■ What you should do
From the first line to the last, repeat the data exactly but leave out the pictures.

(Records drawn from a dataset)
.....
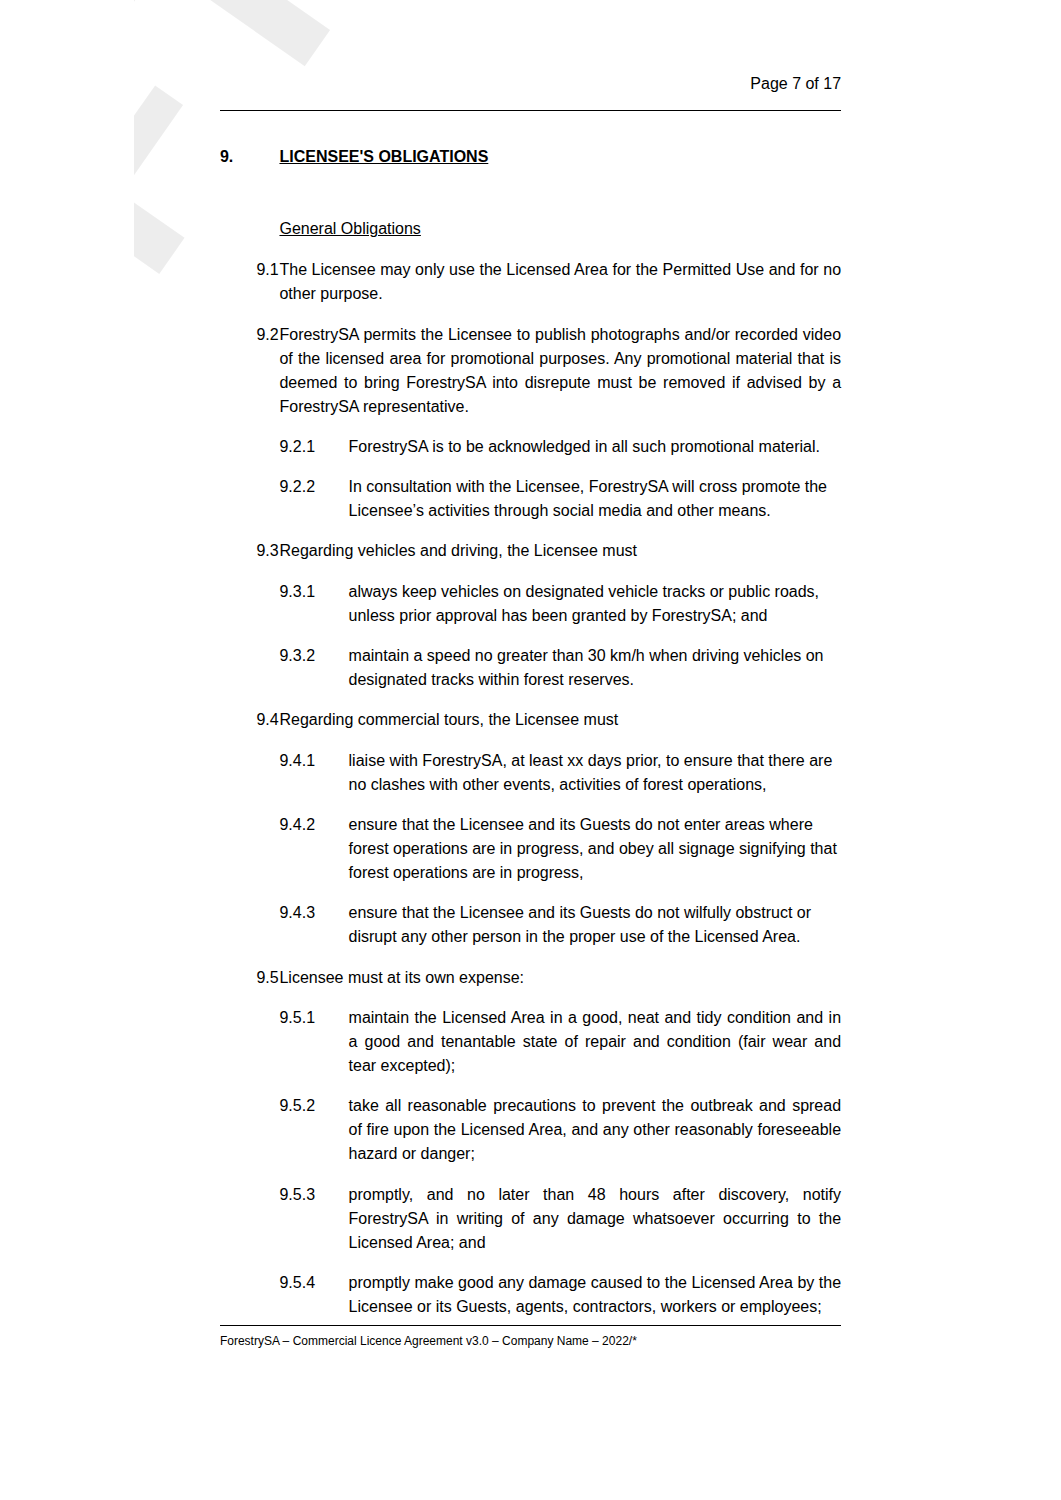DRAFT
Page 7 of 17
9.
LICENSEE'S OBLIGATIONS
General Obligations
9.1 The Licensee may only use the Licensed Area for the Permitted Use and for no other purpose.
9.2 ForestrySA permits the Licensee to publish photographs and/or recorded video of the licensed area for promotional purposes. Any promotional material that is deemed to bring ForestrySA into disrepute must be removed if advised by a ForestrySA representative.
9.2.1 ForestrySA is to be acknowledged in all such promotional material.
9.2.2 In consultation with the Licensee, ForestrySA will cross promote the Licensee’s activities through social media and other means.
9.3 Regarding vehicles and driving, the Licensee must
9.3.1 always keep vehicles on designated vehicle tracks or public roads, unless prior approval has been granted by ForestrySA; and
9.3.2 maintain a speed no greater than 30 km/h when driving vehicles on designated tracks within forest reserves.
9.4 Regarding commercial tours, the Licensee must
9.4.1 liaise with ForestrySA, at least xx days prior, to ensure that there are no clashes with other events, activities of forest operations,
9.4.2 ensure that the Licensee and its Guests do not enter areas where forest operations are in progress, and obey all signage signifying that forest operations are in progress,
9.4.3 ensure that the Licensee and its Guests do not wilfully obstruct or disrupt any other person in the proper use of the Licensed Area.
9.5 Licensee must at its own expense:
9.5.1 maintain the Licensed Area in a good, neat and tidy condition and in a good and tenantable state of repair and condition (fair wear and tear excepted);
9.5.2 take all reasonable precautions to prevent the outbreak and spread of fire upon the Licensed Area, and any other reasonably foreseeable hazard or danger;
9.5.3 promptly, and no later than 48 hours after discovery, notify ForestrySA in writing of any damage whatsoever occurring to the Licensed Area; and
9.5.4 promptly make good any damage caused to the Licensed Area by the Licensee or its Guests, agents, contractors, workers or employees;
ForestrySA – Commercial Licence Agreement v3.0 – Company Name – 2022/*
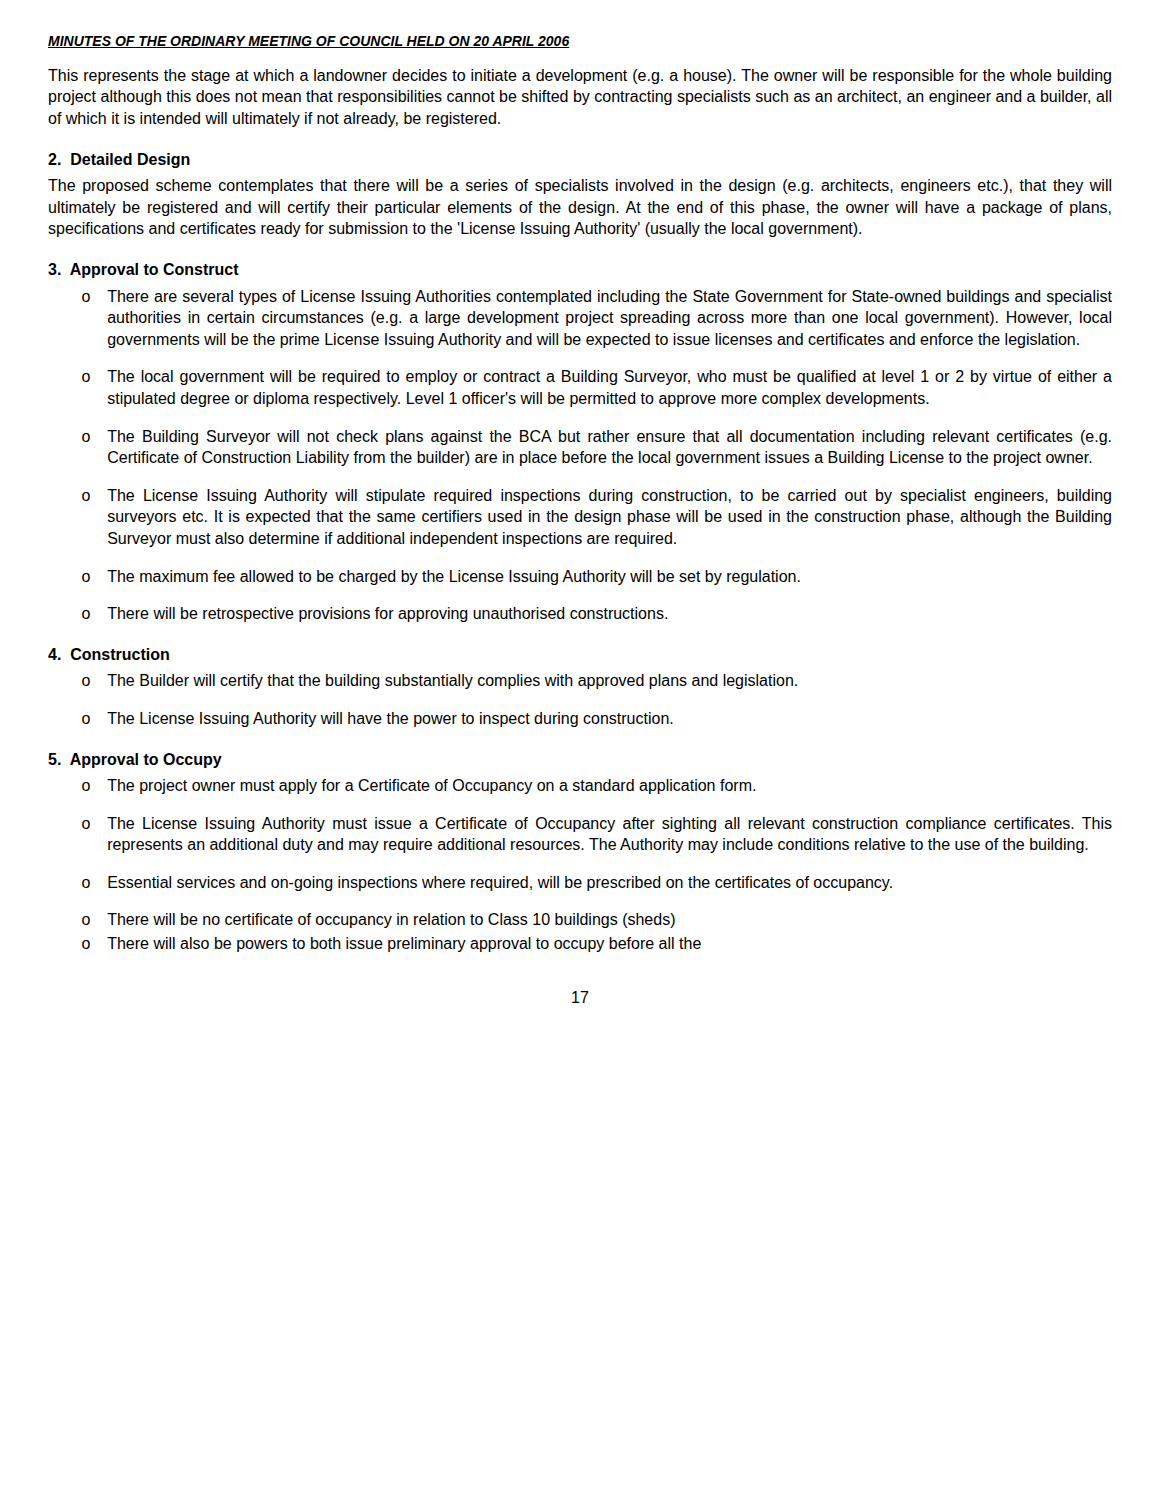MINUTES OF THE ORDINARY MEETING OF COUNCIL HELD ON 20 APRIL 2006
This represents the stage at which a landowner decides to initiate a development (e.g. a house). The owner will be responsible for the whole building project although this does not mean that responsibilities cannot be shifted by contracting specialists such as an architect, an engineer and a builder, all of which it is intended will ultimately if not already, be registered.
2. Detailed Design
The proposed scheme contemplates that there will be a series of specialists involved in the design (e.g. architects, engineers etc.), that they will ultimately be registered and will certify their particular elements of the design. At the end of this phase, the owner will have a package of plans, specifications and certificates ready for submission to the 'License Issuing Authority' (usually the local government).
3. Approval to Construct
There are several types of License Issuing Authorities contemplated including the State Government for State-owned buildings and specialist authorities in certain circumstances (e.g. a large development project spreading across more than one local government). However, local governments will be the prime License Issuing Authority and will be expected to issue licenses and certificates and enforce the legislation.
The local government will be required to employ or contract a Building Surveyor, who must be qualified at level 1 or 2 by virtue of either a stipulated degree or diploma respectively. Level 1 officer's will be permitted to approve more complex developments.
The Building Surveyor will not check plans against the BCA but rather ensure that all documentation including relevant certificates (e.g. Certificate of Construction Liability from the builder) are in place before the local government issues a Building License to the project owner.
The License Issuing Authority will stipulate required inspections during construction, to be carried out by specialist engineers, building surveyors etc. It is expected that the same certifiers used in the design phase will be used in the construction phase, although the Building Surveyor must also determine if additional independent inspections are required.
The maximum fee allowed to be charged by the License Issuing Authority will be set by regulation.
There will be retrospective provisions for approving unauthorised constructions.
4. Construction
The Builder will certify that the building substantially complies with approved plans and legislation.
The License Issuing Authority will have the power to inspect during construction.
5. Approval to Occupy
The project owner must apply for a Certificate of Occupancy on a standard application form.
The License Issuing Authority must issue a Certificate of Occupancy after sighting all relevant construction compliance certificates. This represents an additional duty and may require additional resources. The Authority may include conditions relative to the use of the building.
Essential services and on-going inspections where required, will be prescribed on the certificates of occupancy.
There will be no certificate of occupancy in relation to Class 10 buildings (sheds)
There will also be powers to both issue preliminary approval to occupy before all the
17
.....
■ Response to this exercise
DRAFT
Page 7 of 17
9.
LICENSEE'S OBLIGATIONS
General Obligations
9.1 The Licensee may only use the Licensed Area for the Permitted Use and for no other purpose.
9.2 ForestrySA permits the Licensee to publish photographs and/or recorded video of the licensed area for promotional purposes. Any promotional material that is deemed to bring ForestrySA into disrepute must be removed if advised by a ForestrySA representative.
9.2.1 ForestrySA is to be acknowledged in all such promotional material.
9.2.2 In consultation with the Licensee, ForestrySA will cross promote the Licensee’s activities through social media and other means.
9.3 Regarding vehicles and driving, the Licensee must
9.3.1 always keep vehicles on designated vehicle tracks or public roads, unless prior approval has been granted by ForestrySA; and
9.3.2 maintain a speed no greater than 30 km/h when driving vehicles on designated tracks within forest reserves.
9.4 Regarding commercial tours, the Licensee must
9.4.1 liaise with ForestrySA, at least xx days prior, to ensure that there are no clashes with other events, activities of forest operations,
9.4.2 ensure that the Licensee and its Guests do not enter areas where forest operations are in progress, and obey all signage signifying that forest operations are in progress,
9.4.3 ensure that the Licensee and its Guests do not wilfully obstruct or disrupt any other person in the proper use of the Licensed Area.
9.5 Licensee must at its own expense:
9.5.1 maintain the Licensed Area in a good, neat and tidy condition and in a good and tenantable state of repair and condition (fair wear and tear excepted);
9.5.2 take all reasonable precautions to prevent the outbreak and spread of fire upon the Licensed Area, and any other reasonably foreseeable hazard or danger;
9.5.3 promptly, and no later than 48 hours after discovery, notify ForestrySA in writing of any damage whatsoever occurring to the Licensed Area; and
9.5.4 promptly make good any damage caused to the Licensed Area by the Licensee or its Guests, agents, contractors, workers or employees;
ForestrySA – Commercial Licence Agreement v3.0 – Company Name – 2022/*
MINUTES OF THE ORDINARY MEETING OF COUNCIL HELD ON 20 APRIL 2006
This represents the stage at which a landowner decides to initiate a development (e.g. a house). The owner will be responsible for the whole building project although this does not mean that responsibilities cannot be shifted by contracting specialists such as an architect, an engineer and a builder, all of which it is intended will ultimately if not already, be registered.
2. Detailed Design
The proposed scheme contemplates that there will be a series of specialists involved in the design (e.g. architects, engineers etc.), that they will ultimately be registered and will certify their particular elements of the design. At the end of this phase, the owner will have a package of plans, specifications and certificates ready for submission to the 'License Issuing Authority' (usually the local government).
3. Approval to Construct
There are several types of License Issuing Authorities contemplated including the State Government for State-owned buildings and specialist authorities in certain circumstances (e.g. a large development project spreading across more than one local government). However, local governments will be the prime License Issuing Authority and will be expected to issue licenses and certificates and enforce the legislation.
The local government will be required to employ or contract a Building Surveyor, who must be qualified at level 1 or 2 by virtue of either a stipulated degree or diploma respectively. Level 1 officer's will be permitted to approve more complex developments.
The Building Surveyor will not check plans against the BCA but rather ensure that all documentation including relevant certificates (e.g. Certificate of Construction Liability from the builder) are in place before the local government issues a Building License to the project owner.
The License Issuing Authority will stipulate required inspections during construction, to be carried out by specialist engineers, building surveyors etc. It is expected that the same certifiers used in the design phase will be used in the construction phase, although the Building Surveyor must also determine if additional independent inspections are required.
The maximum fee allowed to be charged by the License Issuing Authority will be set by regulation.
There will be retrospective provisions for approving unauthorised constructions.
4. Construction
The Builder will certify that the building substantially complies with approved plans and legislation.
The License Issuing Authority will have the power to inspect during construction.
5. Approval to Occupy
The project owner must apply for a Certificate of Occupancy on a standard application form.
The License Issuing Authority must issue a Certificate of Occupancy after sighting all relevant construction compliance certificates. This represents an additional duty and may require additional resources. The Authority may include conditions relative to the use of the building.
Essential services and on-going inspections where required, will be prescribed on the certificates of occupancy.
There will be no certificate of occupancy in relation to Class 10 buildings (sheds)
There will also be powers to both issue preliminary approval to occupy before all the
17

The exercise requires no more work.